The materials sector emerged as one of the poorest performers, reflecting a dip in the iron ore price. Major ASX player BHP (ASX:BHP) saw a 1.5% drop, while Fortescue (ASX:FMG) Metals and Rio Tinto (ASX:RIO) experienced losses of 2.1% and 1.3% respectively.
Iron ore futures on the Singapore Exchange also traded lower, down 1.4% to $US132 a tonne on the December contract.
In other commodities, oil prices stabilized after a three-day fall, buoyed by indications that OPEC+ may intensify production cuts at its rescheduled meeting on Thursday. Brent hovered near $US81 a barrel, following a 2.3% decline over the previous three sessions.
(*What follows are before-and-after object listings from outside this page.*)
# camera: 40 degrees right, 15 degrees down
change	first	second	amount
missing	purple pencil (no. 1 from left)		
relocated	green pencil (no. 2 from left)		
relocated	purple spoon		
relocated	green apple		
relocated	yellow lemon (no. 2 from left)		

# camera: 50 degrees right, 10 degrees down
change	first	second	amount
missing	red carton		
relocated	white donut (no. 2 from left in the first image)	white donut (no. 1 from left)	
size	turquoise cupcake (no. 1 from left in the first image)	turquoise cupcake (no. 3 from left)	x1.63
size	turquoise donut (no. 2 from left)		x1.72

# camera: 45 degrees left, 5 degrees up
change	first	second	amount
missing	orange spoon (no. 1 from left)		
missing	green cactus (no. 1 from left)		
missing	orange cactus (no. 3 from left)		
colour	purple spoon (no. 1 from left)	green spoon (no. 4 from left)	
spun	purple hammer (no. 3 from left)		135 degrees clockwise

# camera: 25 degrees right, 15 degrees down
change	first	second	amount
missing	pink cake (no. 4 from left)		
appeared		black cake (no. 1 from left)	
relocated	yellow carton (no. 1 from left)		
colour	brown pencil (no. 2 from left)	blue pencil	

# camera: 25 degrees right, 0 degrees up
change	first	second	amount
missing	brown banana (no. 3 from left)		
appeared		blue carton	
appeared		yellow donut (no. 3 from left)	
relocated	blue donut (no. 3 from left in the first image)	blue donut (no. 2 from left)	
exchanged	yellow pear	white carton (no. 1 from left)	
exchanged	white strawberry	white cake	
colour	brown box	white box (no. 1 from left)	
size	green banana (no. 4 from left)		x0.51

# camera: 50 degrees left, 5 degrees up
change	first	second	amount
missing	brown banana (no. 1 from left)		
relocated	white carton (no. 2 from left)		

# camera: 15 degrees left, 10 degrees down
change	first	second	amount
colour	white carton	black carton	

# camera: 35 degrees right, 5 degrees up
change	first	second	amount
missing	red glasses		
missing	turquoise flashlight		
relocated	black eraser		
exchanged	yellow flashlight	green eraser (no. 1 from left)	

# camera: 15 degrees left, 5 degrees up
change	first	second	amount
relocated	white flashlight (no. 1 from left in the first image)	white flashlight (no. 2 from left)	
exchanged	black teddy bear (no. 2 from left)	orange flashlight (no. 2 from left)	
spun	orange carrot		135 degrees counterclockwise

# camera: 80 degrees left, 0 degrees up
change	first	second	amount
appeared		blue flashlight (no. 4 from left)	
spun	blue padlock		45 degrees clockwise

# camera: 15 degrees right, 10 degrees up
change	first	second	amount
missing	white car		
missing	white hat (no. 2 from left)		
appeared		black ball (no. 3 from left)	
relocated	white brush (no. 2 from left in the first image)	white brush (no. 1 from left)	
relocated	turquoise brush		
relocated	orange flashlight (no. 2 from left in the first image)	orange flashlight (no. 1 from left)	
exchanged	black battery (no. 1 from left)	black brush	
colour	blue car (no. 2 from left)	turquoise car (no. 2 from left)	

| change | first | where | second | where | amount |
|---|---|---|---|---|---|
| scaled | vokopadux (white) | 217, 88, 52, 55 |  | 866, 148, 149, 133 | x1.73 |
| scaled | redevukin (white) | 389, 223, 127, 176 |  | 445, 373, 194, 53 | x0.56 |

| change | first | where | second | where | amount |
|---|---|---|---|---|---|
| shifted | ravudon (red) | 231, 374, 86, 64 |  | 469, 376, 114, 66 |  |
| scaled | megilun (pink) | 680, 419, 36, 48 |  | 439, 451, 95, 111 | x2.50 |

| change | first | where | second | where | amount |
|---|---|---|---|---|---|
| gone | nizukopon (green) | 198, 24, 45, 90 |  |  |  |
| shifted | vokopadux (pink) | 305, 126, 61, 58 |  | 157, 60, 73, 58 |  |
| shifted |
Investors are keenly awaiting new inflation data and potential changes in oil production, which will significantly influence their predictions regarding the Reserve Bank's interest rate plans. Key events this week include the release of the monthly CPI data on Wednesday and the OPEC+ meeting concerning production cuts for 2024 on Thursday.
Despite the current dip, the S&P/ASX 200 is on track for its largest monthly surge since January, with a 3.8% increase. However, on a yearly basis, shares have merely returned to their starting levels, a stark contrast to the US where the S&P 500 and Nasdaq have seen year-to-date surges of 19% and 37% respectively.